* _Extract_
::::

How do we get out of this mess? - article by George Moniot in The Guardian, based on his book Out of the Wreckage: A New Politics for an Age of Crisis. "Although the stories told by social democracy and neoliberalism are starkly opposed to each other, they have the same narrative structure. ... You cannot take away someone’s story without giving them a new one. It is not enough to challenge an old narrative, however outdated and discredited it may be. Change happens only when you replace one story with another."
Useful abbreviations for the time-pressed online reader - cartoon by Tom Gauld in The Guardian, Review, 9 September 2017, p 12. "TL:DR - Too long: didn't read. VS: SDR - Very short: still didn't read. SR:PW - Should read: probably won't. RB:GB - Read a bit: got bored. SR:MP - Skim-read: missed point. RH:PAC - Read headline - posted angry comments."

::::

* _Requirement 1_
Summarize the extract in two sentences.
* _Requirement 2_
Turn the extract's paragraph that opens with "Useful abbreviations for the time-pressed online reader" into a list, keeping its main facts.

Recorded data
::::

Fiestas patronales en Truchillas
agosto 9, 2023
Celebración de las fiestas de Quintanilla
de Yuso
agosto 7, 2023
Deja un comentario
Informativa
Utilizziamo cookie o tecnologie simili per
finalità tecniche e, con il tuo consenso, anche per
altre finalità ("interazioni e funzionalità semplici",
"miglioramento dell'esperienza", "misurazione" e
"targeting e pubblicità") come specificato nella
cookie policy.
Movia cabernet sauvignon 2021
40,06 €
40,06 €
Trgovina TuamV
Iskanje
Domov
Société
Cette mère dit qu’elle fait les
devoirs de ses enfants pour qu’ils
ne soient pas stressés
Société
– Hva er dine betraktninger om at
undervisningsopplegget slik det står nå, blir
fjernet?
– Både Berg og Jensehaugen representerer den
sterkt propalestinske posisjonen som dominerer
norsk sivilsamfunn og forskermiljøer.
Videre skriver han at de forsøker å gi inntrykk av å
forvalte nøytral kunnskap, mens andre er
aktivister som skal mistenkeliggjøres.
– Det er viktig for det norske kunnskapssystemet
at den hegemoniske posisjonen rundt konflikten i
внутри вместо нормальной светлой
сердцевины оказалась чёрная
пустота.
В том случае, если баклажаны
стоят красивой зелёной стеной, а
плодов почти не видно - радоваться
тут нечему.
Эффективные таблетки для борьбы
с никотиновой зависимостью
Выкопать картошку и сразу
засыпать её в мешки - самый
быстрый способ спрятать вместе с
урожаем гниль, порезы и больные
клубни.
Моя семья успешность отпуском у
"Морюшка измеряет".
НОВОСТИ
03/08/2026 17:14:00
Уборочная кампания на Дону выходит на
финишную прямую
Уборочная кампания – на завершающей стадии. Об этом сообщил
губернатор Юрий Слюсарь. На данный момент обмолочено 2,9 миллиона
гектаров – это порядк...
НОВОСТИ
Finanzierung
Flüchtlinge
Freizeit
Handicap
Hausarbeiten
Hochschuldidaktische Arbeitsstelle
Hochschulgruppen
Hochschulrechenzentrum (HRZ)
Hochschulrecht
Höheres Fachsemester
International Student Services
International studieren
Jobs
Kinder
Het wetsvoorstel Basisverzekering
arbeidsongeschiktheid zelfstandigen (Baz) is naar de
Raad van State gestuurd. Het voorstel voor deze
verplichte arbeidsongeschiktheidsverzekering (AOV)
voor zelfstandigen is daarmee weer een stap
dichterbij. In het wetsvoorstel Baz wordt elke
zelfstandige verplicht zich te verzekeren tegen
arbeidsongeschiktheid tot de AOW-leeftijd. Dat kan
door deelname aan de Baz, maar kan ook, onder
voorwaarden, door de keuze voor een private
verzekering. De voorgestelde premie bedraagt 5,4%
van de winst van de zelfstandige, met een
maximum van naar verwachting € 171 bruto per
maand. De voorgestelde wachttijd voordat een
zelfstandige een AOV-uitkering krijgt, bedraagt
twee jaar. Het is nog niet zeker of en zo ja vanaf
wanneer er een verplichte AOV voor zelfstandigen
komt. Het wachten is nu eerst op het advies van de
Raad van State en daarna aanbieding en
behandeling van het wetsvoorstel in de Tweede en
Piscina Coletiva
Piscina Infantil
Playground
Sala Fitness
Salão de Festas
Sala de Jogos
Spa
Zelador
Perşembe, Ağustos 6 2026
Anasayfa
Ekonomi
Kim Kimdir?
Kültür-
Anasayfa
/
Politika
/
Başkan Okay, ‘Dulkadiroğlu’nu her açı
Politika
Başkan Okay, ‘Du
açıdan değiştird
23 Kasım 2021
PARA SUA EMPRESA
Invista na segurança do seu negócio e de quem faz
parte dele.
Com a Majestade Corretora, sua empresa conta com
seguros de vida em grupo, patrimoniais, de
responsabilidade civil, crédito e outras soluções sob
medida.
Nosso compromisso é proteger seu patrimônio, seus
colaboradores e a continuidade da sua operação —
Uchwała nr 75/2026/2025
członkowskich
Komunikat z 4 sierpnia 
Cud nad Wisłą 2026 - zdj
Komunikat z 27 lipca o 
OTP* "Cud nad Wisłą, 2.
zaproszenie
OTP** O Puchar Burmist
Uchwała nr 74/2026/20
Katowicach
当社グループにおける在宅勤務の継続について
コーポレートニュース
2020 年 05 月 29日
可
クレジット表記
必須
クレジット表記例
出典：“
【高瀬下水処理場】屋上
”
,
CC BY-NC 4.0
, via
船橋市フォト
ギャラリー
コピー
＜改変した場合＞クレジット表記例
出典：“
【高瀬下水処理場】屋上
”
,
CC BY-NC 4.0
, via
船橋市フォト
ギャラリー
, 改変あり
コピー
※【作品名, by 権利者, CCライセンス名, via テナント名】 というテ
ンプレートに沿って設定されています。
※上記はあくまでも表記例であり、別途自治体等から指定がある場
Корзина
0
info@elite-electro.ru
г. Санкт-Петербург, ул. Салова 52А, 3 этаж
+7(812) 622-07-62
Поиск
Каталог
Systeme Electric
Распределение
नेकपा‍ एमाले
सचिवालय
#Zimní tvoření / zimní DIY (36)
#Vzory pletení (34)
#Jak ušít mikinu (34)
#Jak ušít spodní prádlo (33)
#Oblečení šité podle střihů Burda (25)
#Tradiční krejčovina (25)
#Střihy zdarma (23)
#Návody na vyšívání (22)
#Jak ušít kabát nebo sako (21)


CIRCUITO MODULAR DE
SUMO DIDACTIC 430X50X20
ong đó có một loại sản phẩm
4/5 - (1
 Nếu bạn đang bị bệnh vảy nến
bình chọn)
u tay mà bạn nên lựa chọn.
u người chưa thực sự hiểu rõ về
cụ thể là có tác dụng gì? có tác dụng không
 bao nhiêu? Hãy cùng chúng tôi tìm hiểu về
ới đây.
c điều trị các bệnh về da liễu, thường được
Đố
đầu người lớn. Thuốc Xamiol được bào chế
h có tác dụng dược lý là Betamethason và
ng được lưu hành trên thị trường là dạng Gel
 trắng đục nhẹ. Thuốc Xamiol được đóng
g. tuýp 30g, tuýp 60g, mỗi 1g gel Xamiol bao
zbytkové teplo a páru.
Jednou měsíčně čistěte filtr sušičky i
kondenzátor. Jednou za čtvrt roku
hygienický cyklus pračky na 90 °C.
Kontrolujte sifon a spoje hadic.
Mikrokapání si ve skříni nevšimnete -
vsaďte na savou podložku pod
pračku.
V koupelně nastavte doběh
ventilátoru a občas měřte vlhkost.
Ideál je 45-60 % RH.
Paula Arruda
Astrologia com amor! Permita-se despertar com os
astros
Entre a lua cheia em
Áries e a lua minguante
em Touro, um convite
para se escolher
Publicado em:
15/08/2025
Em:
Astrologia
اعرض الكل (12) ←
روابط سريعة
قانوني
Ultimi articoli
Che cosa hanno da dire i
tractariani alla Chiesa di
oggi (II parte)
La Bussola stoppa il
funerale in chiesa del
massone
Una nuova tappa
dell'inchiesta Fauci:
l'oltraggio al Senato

::::

* _Task answer 1_
A Guardian article, based on a book about a new politics for an age of crisis, argues that social democracy and neoliberalism tell starkly opposed stories with the same narrative structure, and that change happens only when one story is replaced with another. A Tom Gauld cartoon in The Guardian's Review of 9 September 2017 offers abbreviations for the time-pressed online reader, such as "TL:DR" for "Too long: didn't read."

* _Task answer 2_
- Source: cartoon by Tom Gauld, The Guardian, Review, 9 September 2017, p 12
- TL:DR: Too long: didn't read
- VS: SDR: Very short: still didn't read
- SR:PW: Should read: probably won't
- RB:GB: Read a bit: got bored
- SR:MP: Skim-read: missed point
- RH:PAC: Read headline: posted angry comments